■ EXERCISE REQUIREMENTS: Please give, word for word, the line containing "November 1999 |" and every line that comes after it in the data below.

[Collected data]
··········
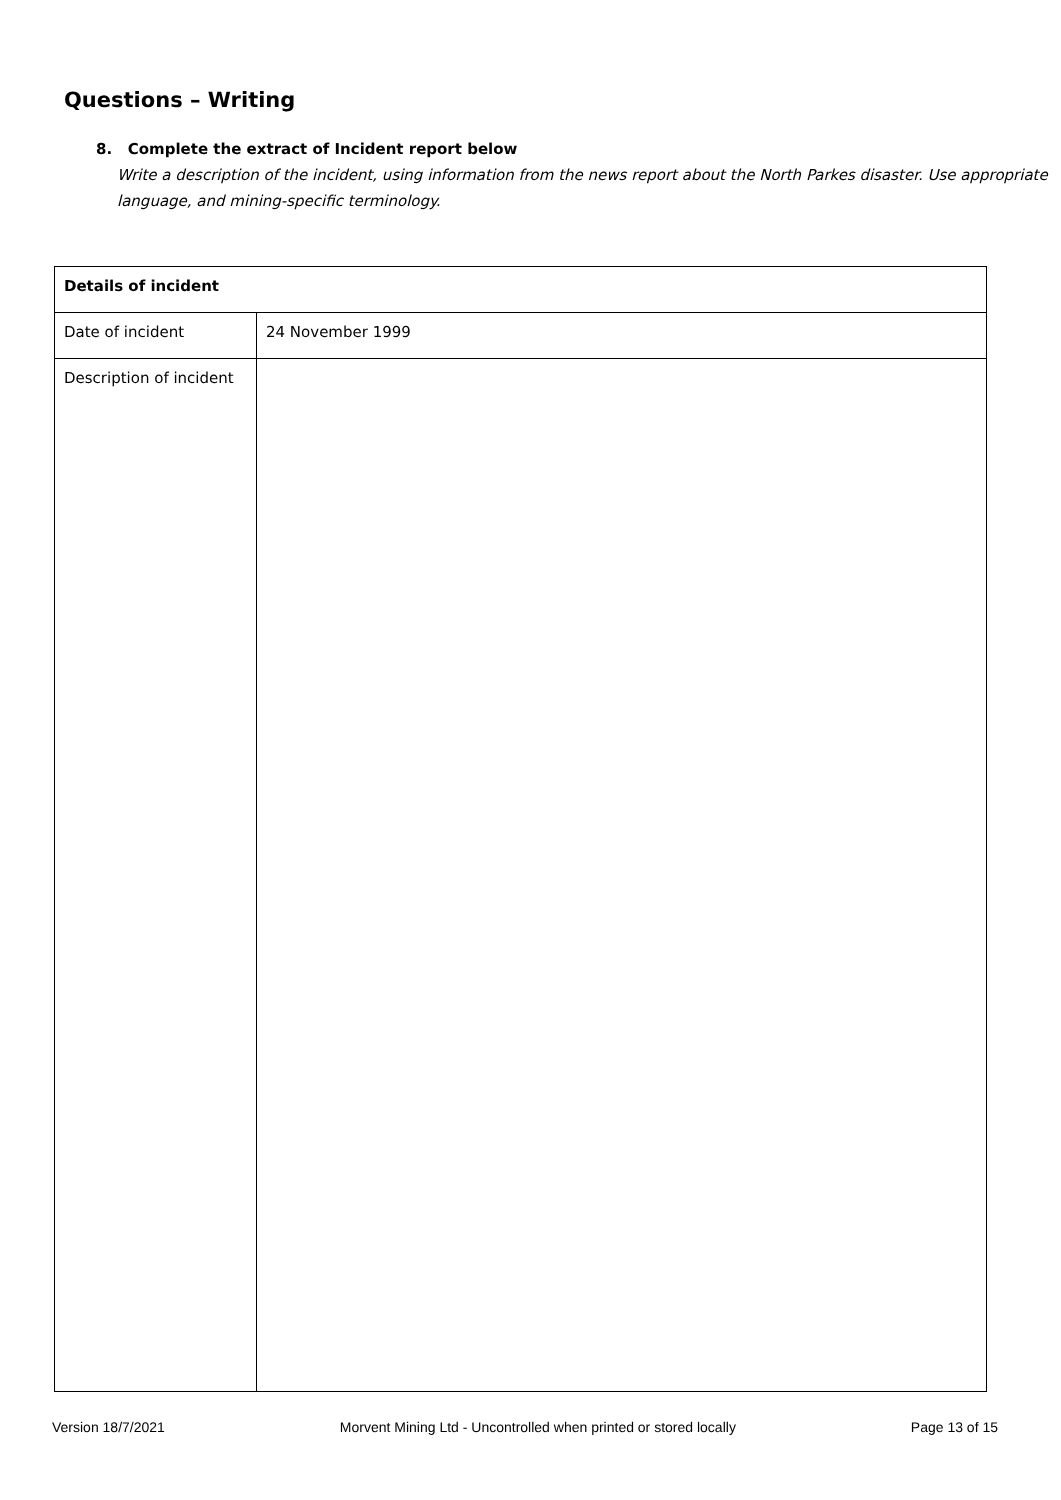Questions – Writing
8. Complete the extract of Incident report below
Write a description of the incident, using information from the news report about the North Parkes disaster. Use appropriate language, and mining-specific terminology.
| Details of incident | |
| --- | --- |
| Date of incident | 24 November 1999 |
| Description of incident | |
Version 18/7/2021 Morvent Mining Ltd - Uncontrolled when printed or stored locally Page 13 of 15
··········
■ EXERCISE OUTPUT:
| Date of incident | 24 November 1999 |
| Description of incident | |
Version 18/7/2021 Morvent Mining Ltd - Uncontrolled when printed or stored locally Page 13 of 15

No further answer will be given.